ST. PAUL -- Primary care doctors soon may be in short supply, a Minnesota Hospital Association report showed on Monday.
“Many of our hospitals, especially those in greater Minnesota, already have difficulty attracting physicians,” association President Lawrence J. Massa said. “I hope this new information will provide an impetus to policy makers to make the urgent decisions needed on both the state and federal levels to give our health professional students access to the clinical training and residency experience they need to become licensed to practice.”
The study written by Towers Watson, a professional services company, says the doctor shortage will appear in the next decade. It found that “the current pipeline of graduates barely appears adequate to replace retirements as they occur. That, coupled with projected increases in demand because of an aging population, will result in a significant talent gap for physicians.”
There could be a shortage of 850 primary care doctors by 2024, the study shows.
The study blames the shortage on a growing and aging population, along with fewer doctors graduating and increased retirements. Many fields are experiencing higher retirement numbers as baby boomers age.
The hospital study shows about 1,350 primary care doctors are expected to leave the profession in the next decade from the approximately 5,000 in Minnesota today. At the same time, 1,300 doctors are expected to begin practice. Combined with increased demand, that would leave an 850-doctor shortfall, the study shows.

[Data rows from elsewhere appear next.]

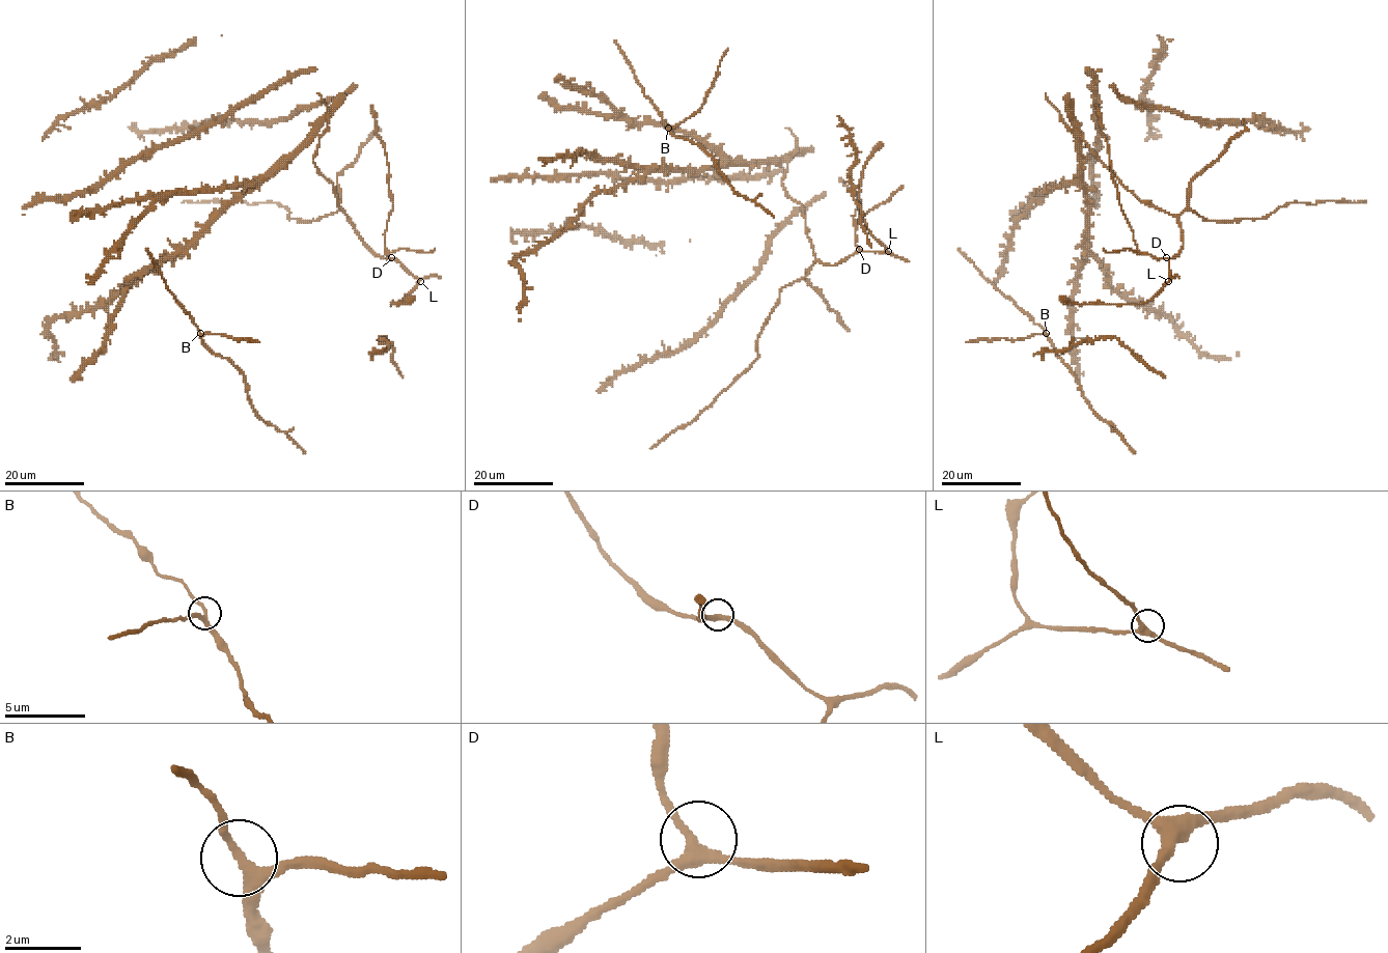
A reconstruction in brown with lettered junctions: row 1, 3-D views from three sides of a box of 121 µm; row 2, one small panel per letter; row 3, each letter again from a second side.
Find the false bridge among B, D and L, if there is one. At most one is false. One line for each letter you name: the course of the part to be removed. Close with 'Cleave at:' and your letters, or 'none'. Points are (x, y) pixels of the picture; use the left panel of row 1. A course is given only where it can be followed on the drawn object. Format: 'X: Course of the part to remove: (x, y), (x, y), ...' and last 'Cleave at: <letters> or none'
Cleave at: none

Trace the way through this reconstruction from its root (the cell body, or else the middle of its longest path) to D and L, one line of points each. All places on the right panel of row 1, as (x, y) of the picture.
D: (1118, 179), (1141, 201), (1176, 217), (1183, 247), (1173, 257), (1166, 257)
L: (1118, 179), (1141, 201), (1176, 217), (1183, 247), (1168, 258), (1168, 281)

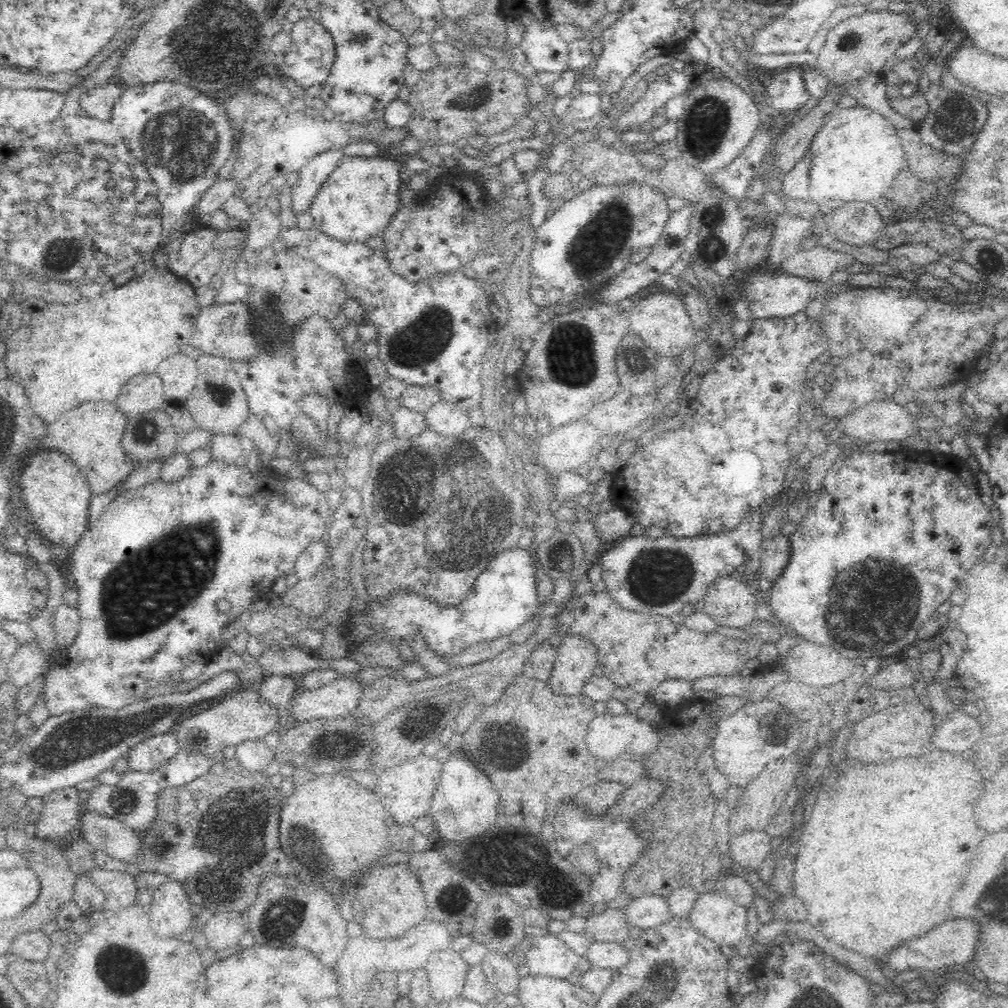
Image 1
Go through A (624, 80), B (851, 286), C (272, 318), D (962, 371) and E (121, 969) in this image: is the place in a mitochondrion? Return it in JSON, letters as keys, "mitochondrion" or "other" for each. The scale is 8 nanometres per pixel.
{"A":"other","B":"other","C":"mitochondrion","D":"other","E":"mitochondrion"}

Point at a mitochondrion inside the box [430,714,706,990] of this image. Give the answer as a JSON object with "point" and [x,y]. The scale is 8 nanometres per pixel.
{"point":[506,863]}

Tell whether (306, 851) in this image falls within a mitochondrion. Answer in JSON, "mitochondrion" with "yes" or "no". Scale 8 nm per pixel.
{"mitochondrion":"yes"}

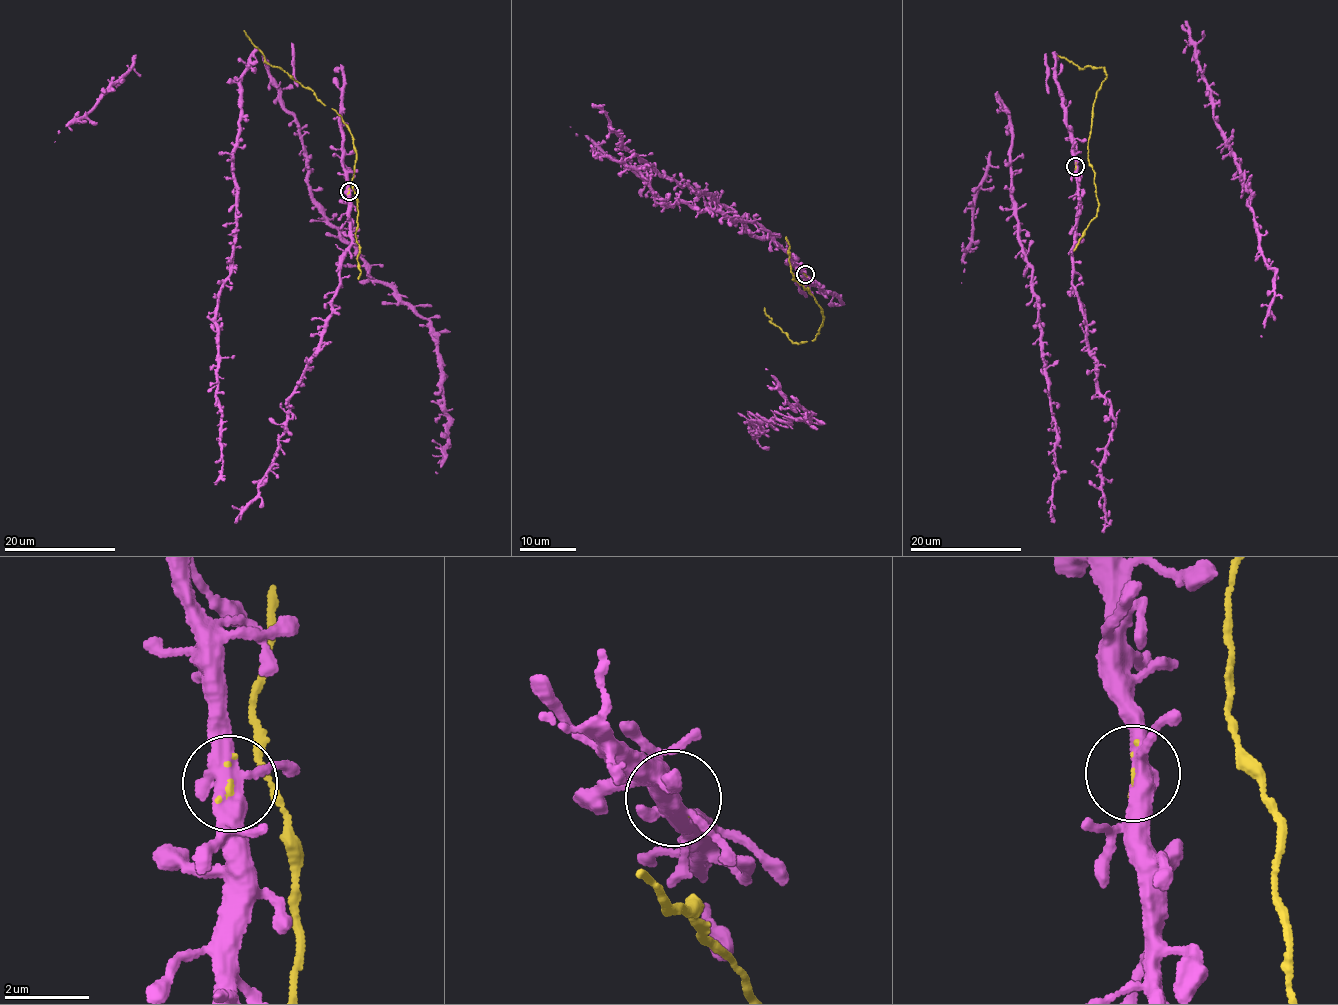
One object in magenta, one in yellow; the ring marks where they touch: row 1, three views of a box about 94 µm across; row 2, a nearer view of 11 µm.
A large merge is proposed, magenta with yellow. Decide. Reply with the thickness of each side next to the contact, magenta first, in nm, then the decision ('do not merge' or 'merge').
400 nm thick on the magenta side, 70 nm on the other; merge

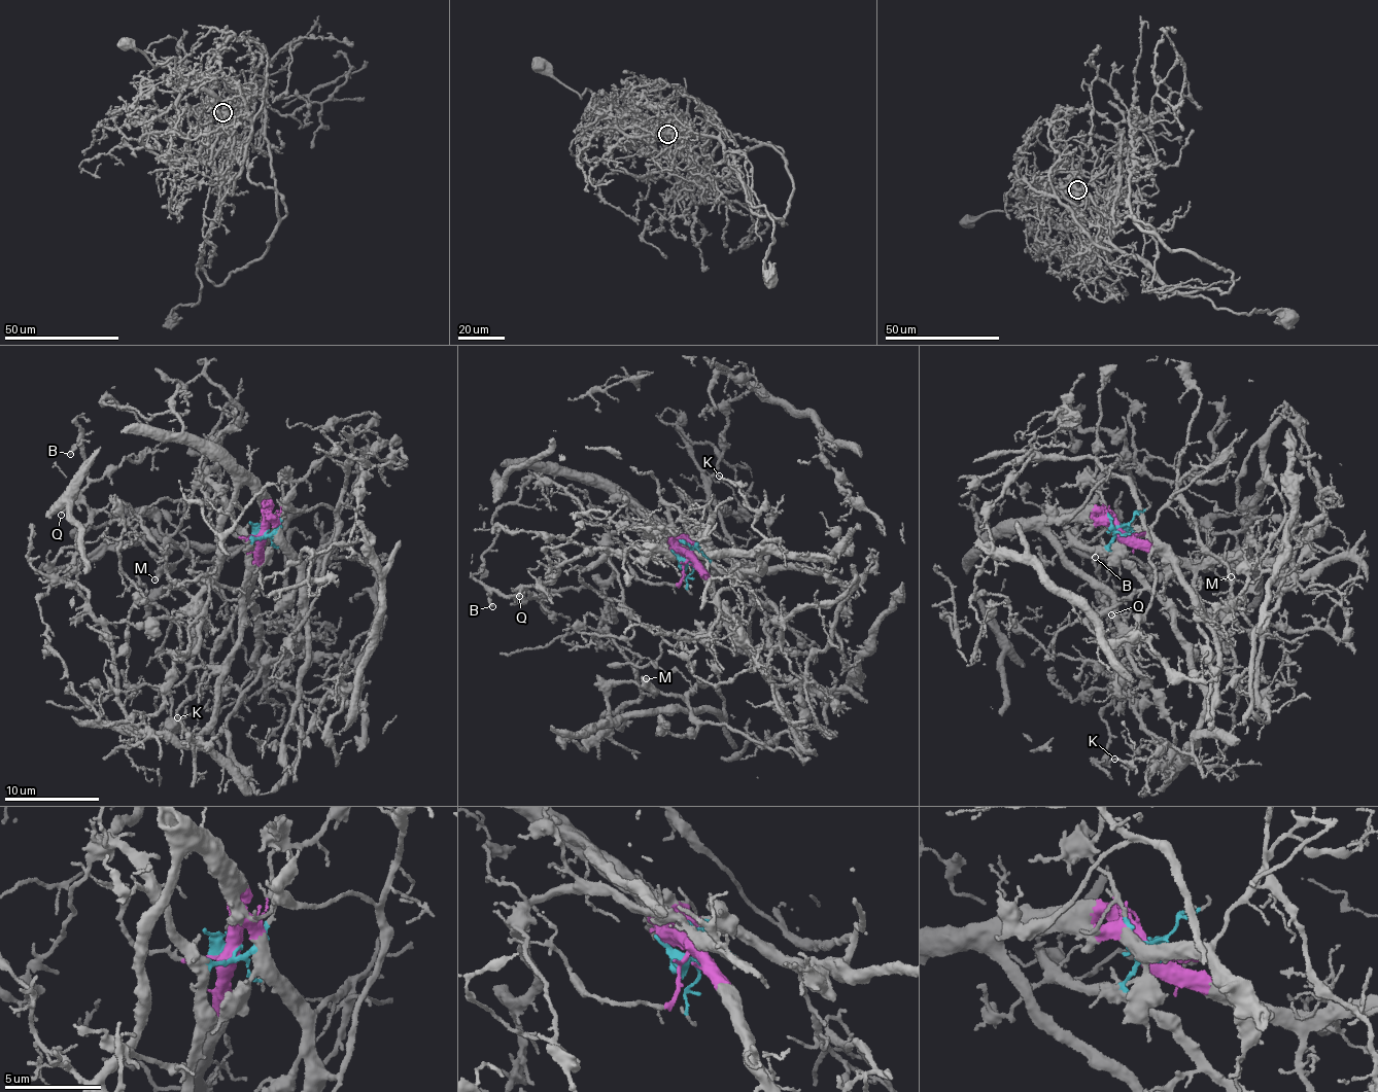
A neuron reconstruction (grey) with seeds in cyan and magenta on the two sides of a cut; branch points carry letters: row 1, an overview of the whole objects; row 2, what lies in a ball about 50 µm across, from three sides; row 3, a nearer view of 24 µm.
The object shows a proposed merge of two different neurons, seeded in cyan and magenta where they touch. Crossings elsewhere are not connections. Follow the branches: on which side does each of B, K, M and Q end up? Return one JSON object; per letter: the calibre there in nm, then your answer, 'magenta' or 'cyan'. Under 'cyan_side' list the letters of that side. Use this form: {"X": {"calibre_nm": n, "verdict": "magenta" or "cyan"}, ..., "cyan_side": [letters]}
{"B": {"calibre_nm": 150, "verdict": "cyan"}, "K": {"calibre_nm": 140, "verdict": "cyan"}, "M": {"calibre_nm": 360, "verdict": "magenta"}, "Q": {"calibre_nm": 130, "verdict": "cyan"}, "cyan_side": ["B", "K", "Q"]}

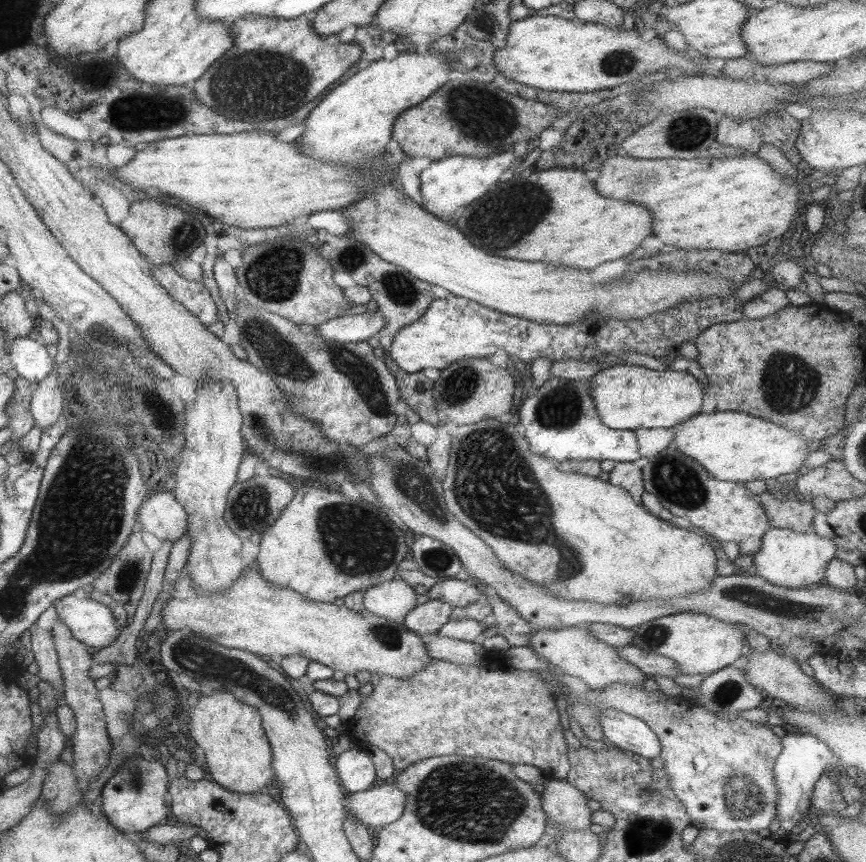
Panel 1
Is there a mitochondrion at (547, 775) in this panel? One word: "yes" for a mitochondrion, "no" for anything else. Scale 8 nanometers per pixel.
no

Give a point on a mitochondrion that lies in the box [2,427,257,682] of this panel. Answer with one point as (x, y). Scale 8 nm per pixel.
(128, 574)

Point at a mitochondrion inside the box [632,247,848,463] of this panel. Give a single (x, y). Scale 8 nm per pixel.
(789, 384)

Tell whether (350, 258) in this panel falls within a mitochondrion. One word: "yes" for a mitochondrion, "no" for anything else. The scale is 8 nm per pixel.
yes

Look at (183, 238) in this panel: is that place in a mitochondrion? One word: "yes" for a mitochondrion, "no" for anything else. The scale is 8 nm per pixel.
yes

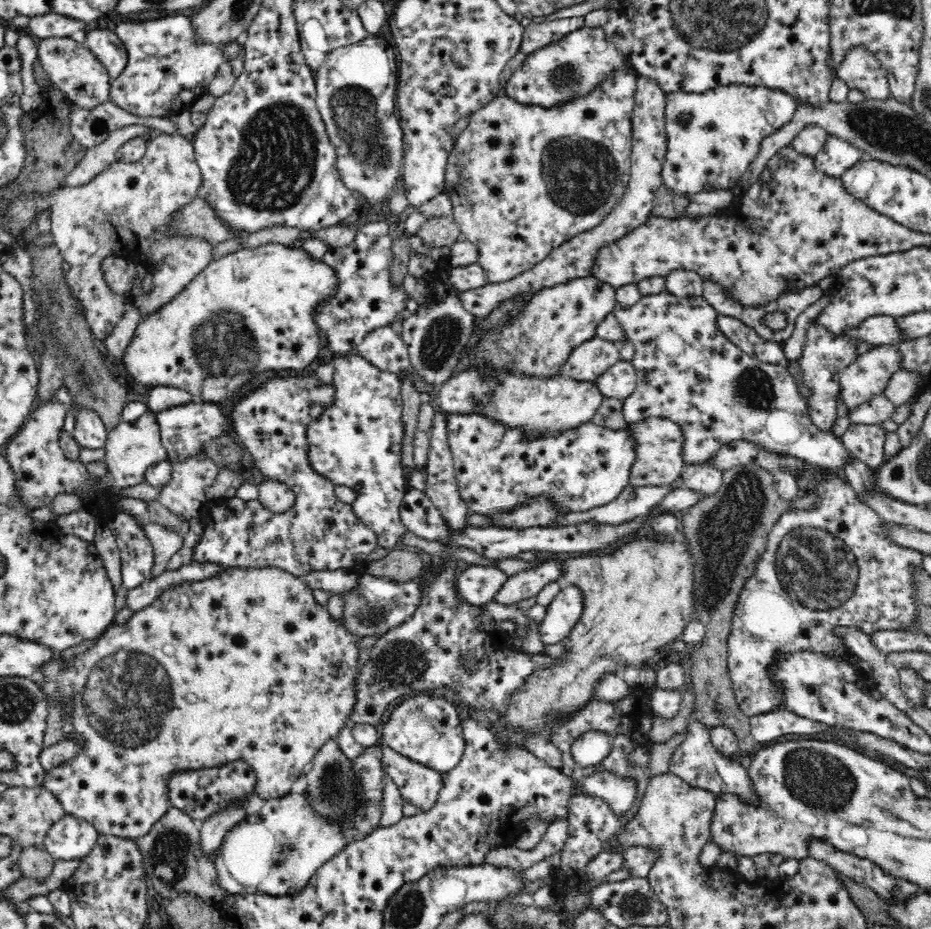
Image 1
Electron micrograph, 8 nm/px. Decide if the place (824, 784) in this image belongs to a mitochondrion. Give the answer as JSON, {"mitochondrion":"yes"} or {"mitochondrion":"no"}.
{"mitochondrion":"yes"}

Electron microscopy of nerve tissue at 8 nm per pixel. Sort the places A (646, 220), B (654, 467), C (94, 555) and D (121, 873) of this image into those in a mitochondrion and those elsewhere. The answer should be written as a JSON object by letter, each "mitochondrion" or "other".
{"A":"other","B":"other","C":"other","D":"other"}

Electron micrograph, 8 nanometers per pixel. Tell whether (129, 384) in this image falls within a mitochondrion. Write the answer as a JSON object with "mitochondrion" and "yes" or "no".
{"mitochondrion":"no"}

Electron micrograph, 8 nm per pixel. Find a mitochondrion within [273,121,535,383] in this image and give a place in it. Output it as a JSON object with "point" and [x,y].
{"point":[442,338]}

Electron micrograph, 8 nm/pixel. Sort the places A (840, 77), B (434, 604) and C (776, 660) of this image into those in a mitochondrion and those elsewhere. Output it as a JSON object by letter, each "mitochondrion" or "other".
{"A":"other","B":"other","C":"other"}

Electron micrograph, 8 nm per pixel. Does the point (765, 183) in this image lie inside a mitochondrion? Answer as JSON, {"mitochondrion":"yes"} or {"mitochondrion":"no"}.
{"mitochondrion":"no"}

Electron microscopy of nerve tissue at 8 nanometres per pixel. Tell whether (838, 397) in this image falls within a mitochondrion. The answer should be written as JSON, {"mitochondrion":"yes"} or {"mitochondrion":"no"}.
{"mitochondrion":"no"}

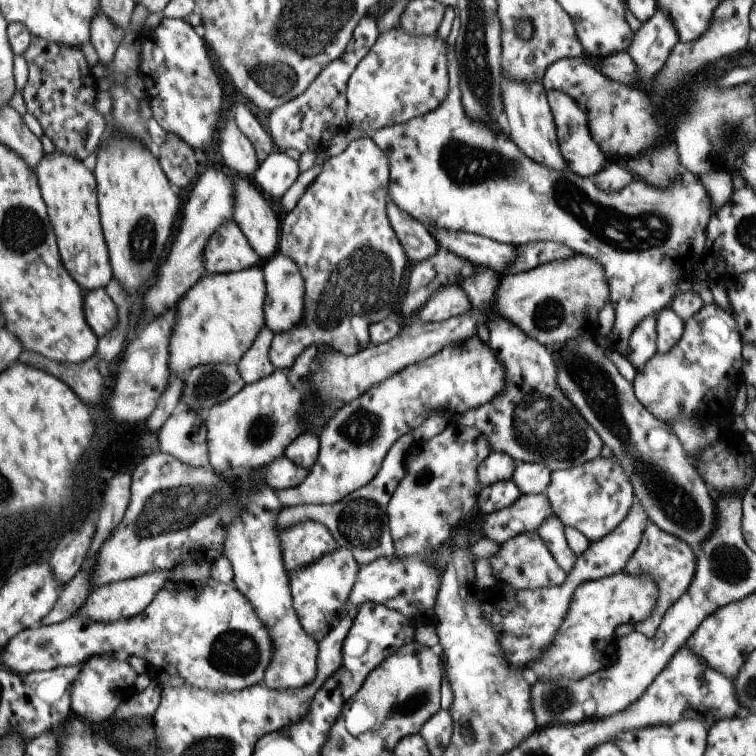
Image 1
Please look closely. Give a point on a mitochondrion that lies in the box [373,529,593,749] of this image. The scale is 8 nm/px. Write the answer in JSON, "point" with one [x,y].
{"point":[418,701]}

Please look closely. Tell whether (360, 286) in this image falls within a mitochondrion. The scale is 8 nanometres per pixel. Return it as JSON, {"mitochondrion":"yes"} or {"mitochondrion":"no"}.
{"mitochondrion":"yes"}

“Minnesota health care organizations will need to take action to ensure they have access to the talent needed to successfully deliver quality care,” said the study’s chief author, Rick Sherwood of Towers Watson.
Hospital association officials say they will ask federal and state lawmakers to make changes that would encourage more people to pursue physician degrees. Some laws discourage taking medical courses, while federal cuts are being discussed in the medical education field, the association reported.
The association suggests developing a statewide health-care task force to look into the doctor situation. It also seeks more state medical education funding.
The group also says tele-medicine should expand to use more technology to serve patients remotely.
“Given the challenges of moving additional spending proposals through Congress, solutions at the federal level may continue to be elusive,” Massa said. “More action at the state level is critical.”
The study said the registered nurse supply should remain strong.